Lately I have had little pangs of anxiety at random times. It happens every time I think about April... and how fast it is approaching. I have found the swiftness of time to be extremely rude. It seems impossible that in just 64 days it will mark the one year anniversary of Gavin's death.
I'm trying to think of things we can do that month. I'm planning on "Taking Back April."
Let me explain what I mean.
I don't at all mean that I want to "forget" what happened in April - or disrespect Gavin's memory in any way. That's not what I mean at all. But right now, April holds the memory of a tragedy. I don't want every April to be dreaded because Gavin died. I want every April to be anticipated as an extra special month to remember that he lived... and to celebrate that.

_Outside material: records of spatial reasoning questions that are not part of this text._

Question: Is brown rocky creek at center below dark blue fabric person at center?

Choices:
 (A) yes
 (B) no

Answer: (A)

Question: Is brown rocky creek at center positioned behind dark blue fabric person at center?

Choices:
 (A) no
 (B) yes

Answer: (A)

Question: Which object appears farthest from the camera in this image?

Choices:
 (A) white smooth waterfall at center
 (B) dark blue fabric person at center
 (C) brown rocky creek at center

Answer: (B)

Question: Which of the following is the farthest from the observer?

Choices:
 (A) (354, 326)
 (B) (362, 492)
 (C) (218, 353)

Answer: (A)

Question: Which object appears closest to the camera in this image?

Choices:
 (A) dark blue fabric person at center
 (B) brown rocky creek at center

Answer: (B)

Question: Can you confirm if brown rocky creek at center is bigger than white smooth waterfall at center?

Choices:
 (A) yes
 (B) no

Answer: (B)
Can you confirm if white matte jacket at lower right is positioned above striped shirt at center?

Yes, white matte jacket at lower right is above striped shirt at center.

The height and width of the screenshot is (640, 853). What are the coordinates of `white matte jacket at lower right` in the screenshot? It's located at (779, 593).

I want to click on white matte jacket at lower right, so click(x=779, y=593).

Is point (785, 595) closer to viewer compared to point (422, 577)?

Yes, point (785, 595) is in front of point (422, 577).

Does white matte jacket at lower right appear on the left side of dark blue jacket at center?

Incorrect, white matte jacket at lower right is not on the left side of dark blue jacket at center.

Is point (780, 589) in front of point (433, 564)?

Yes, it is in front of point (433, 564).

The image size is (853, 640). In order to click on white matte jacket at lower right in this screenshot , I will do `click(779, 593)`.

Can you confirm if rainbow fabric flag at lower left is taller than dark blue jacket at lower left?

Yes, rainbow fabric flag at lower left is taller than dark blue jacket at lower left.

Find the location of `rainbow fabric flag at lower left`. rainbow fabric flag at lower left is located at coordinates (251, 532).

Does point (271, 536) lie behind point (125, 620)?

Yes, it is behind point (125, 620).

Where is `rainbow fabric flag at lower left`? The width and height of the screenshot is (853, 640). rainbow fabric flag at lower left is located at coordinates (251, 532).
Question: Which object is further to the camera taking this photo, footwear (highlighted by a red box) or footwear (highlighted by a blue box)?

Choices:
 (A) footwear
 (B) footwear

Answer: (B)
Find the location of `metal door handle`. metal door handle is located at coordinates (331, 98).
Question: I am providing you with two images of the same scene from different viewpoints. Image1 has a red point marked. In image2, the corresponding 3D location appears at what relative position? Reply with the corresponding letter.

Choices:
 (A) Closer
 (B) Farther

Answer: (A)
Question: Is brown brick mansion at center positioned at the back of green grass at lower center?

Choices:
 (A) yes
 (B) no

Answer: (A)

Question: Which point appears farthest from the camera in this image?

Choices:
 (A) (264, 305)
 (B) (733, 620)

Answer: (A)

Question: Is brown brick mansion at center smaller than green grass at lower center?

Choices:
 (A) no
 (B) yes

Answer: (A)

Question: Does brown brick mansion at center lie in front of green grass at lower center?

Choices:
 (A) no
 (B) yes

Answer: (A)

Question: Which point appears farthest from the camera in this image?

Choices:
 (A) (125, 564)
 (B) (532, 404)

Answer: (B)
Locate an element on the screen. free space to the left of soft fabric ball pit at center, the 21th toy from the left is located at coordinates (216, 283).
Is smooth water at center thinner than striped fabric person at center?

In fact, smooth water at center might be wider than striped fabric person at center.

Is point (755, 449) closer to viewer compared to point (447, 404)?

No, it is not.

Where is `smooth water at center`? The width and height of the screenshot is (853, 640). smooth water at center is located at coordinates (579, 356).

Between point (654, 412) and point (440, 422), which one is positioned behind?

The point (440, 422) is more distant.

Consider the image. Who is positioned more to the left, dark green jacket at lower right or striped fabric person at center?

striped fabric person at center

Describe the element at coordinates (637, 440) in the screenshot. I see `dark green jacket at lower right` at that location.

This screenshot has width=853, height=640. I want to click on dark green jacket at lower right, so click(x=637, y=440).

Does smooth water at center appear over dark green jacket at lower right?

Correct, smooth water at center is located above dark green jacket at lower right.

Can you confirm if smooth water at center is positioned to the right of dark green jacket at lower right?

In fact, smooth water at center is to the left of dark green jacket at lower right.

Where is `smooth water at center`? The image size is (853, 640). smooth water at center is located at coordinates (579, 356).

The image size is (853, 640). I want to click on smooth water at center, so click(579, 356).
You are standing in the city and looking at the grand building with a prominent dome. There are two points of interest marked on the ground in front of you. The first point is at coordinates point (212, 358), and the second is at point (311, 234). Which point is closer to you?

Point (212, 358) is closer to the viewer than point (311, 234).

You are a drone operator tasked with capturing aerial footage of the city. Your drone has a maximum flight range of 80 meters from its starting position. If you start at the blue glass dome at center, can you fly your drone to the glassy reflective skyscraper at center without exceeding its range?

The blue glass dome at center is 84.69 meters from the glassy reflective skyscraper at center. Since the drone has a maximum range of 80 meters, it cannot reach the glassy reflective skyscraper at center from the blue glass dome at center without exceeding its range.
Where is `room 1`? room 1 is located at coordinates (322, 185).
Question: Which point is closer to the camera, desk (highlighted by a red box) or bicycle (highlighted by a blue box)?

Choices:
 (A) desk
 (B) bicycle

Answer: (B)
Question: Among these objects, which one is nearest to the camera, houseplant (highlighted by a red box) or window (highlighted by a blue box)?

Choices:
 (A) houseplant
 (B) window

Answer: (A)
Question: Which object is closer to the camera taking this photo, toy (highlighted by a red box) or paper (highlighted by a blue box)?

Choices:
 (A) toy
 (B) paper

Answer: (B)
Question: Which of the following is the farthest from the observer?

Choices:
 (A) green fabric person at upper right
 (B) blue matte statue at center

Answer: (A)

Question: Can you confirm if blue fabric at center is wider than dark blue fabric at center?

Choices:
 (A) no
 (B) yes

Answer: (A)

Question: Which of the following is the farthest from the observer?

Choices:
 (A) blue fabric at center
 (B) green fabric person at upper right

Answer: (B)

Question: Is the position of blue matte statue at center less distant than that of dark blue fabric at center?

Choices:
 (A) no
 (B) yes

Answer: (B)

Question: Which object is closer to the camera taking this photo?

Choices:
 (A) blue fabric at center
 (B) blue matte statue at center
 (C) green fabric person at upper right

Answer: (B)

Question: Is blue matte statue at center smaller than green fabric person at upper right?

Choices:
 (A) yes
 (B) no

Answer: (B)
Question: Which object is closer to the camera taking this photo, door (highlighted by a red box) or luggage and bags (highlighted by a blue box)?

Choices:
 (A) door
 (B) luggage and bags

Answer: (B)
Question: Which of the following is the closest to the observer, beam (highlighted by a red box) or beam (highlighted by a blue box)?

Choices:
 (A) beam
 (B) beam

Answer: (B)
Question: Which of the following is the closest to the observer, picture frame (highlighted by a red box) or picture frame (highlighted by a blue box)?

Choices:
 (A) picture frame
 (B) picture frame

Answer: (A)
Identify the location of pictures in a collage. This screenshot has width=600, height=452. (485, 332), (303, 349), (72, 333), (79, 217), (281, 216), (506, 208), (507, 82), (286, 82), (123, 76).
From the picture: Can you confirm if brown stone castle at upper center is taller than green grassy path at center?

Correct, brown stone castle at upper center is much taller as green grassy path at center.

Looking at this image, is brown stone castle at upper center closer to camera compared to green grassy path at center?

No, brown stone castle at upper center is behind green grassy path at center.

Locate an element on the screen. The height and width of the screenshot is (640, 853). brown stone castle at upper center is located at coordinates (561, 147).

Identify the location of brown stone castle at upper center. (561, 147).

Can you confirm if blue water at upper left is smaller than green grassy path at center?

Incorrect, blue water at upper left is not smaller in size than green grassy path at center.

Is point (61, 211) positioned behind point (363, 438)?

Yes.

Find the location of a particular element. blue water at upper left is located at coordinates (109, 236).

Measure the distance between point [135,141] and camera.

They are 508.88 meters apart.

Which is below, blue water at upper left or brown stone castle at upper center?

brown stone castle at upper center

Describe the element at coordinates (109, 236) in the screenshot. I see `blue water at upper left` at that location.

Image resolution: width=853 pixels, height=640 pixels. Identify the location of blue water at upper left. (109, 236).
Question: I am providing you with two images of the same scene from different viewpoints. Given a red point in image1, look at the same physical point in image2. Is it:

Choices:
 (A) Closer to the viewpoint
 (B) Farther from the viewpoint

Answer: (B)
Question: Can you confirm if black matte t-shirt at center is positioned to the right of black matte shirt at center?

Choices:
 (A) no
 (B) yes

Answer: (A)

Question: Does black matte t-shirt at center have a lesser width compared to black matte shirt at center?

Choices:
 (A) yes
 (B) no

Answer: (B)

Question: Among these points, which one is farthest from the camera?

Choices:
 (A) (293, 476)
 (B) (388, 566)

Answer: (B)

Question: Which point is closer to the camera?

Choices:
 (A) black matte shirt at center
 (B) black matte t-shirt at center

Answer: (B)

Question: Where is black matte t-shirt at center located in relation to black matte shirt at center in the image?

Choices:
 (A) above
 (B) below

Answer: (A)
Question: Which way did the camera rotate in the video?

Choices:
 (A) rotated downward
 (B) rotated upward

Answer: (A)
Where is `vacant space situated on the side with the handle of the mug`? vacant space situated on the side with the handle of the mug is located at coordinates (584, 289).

So far, we have planned Hope's baptism tentatively for April 5th. After all, we realized she existed on the very day he died. Now I just need to come up with other things. Perhaps we'll volunteer at the Gift of Life Family House... or go back to DuPont to do something special. Maybe we'll go to the beach or do fun things as a family. I want to choose things that will make Gavin proud of us... or happy as he watches us from Heaven. Because I know he's always watching. And I know he always will.
We had some fun with the camera today. In other news, we have too much time on our hands.
Thank you, as always, for loving our little family.